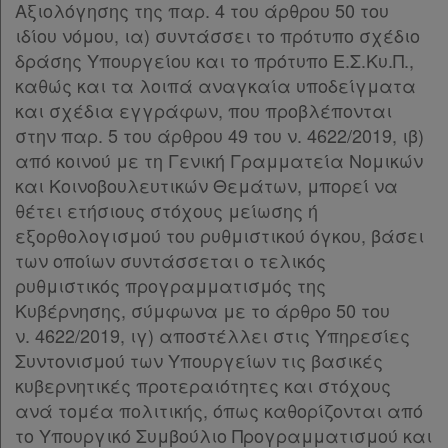
Αξιολόγησης της παρ. 4 του άρθρου 50 του
ιδίου νόμου, ια) συντάσσει το πρότυπο σχέδιο
δράσης Υπουργείου και το πρότυπο Ε.Σ.Κυ.Π.,
Απόκτηση
καθώς και τα λοιπά αναγκαία υποδείγματα
Συνδρομής
και σχέδια εγγράφων, που προβλέπονται
στην παρ. 5 του άρθρου 49 του ν. 4622/2019, ιβ)
από κοινού με τη Γενική Γραμματεία Νομικών
Ατομική
και Κοινοβουλευτικών Θεμάτων, μπορεί να
συνδρομή
θέτει ετήσιους στόχους μείωσης ή
εξορθολογισμού του ρυθμιστικού όγκου, βάσει
Ομαδικά
των οποίων συντάσσεται ο τελικός
ρυθμιστικός προγραμματισμός της
πακέτα
Κυβέρνησης, σύμφωνα με το άρθρο 50 του
ν. 4622/2019, ιγ) αποστέλλει στις Υπηρεσίες
Παροχές
Συντονισμού των Υπουργείων τις βασικές
σε
κυβερνητικές προτεραιότητες και στόχους
συνδρομητές
ανά τομέα πολιτικής, όπως καθορίζονται από
το Υπουργικό Συμβούλιο Προγραμματισμού και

• • • • •

→ **WORK TO BE COMPLETED**: Would you return the whole listing exactly, without the pictures?

→ **EXERCISE ANSWER**:
Αξιολόγησης της παρ. 4 του άρθρου 50 του
ιδίου νόμου, ια) συντάσσει το πρότυπο σχέδιο
δράσης Υπουργείου και το πρότυπο Ε.Σ.Κυ.Π.,
Απόκτηση
καθώς και τα λοιπά αναγκαία υποδείγματα
Συνδρομής
και σχέδια εγγράφων, που προβλέπονται
στην παρ. 5 του άρθρου 49 του ν. 4622/2019, ιβ)
από κοινού με τη Γενική Γραμματεία Νομικών
Ατομική
και Κοινοβουλευτικών Θεμάτων, μπορεί να
συνδρομή
θέτει ετήσιους στόχους μείωσης ή
εξορθολογισμού του ρυθμιστικού όγκου, βάσει
Ομαδικά
των οποίων συντάσσεται ο τελικός
ρυθμιστικός προγραμματισμός της
πακέτα
Κυβέρνησης, σύμφωνα με το άρθρο 50 του
ν. 4622/2019, ιγ) αποστέλλει στις Υπηρεσίες
Παροχές
Συντονισμού των Υπουργείων τις βασικές
σε
κυβερνητικές προτεραιότητες και στόχους
συνδρομητές
ανά τομέα πολιτικής, όπως καθορίζονται από
το Υπουργικό Συμβούλιο Προγραμματισμού και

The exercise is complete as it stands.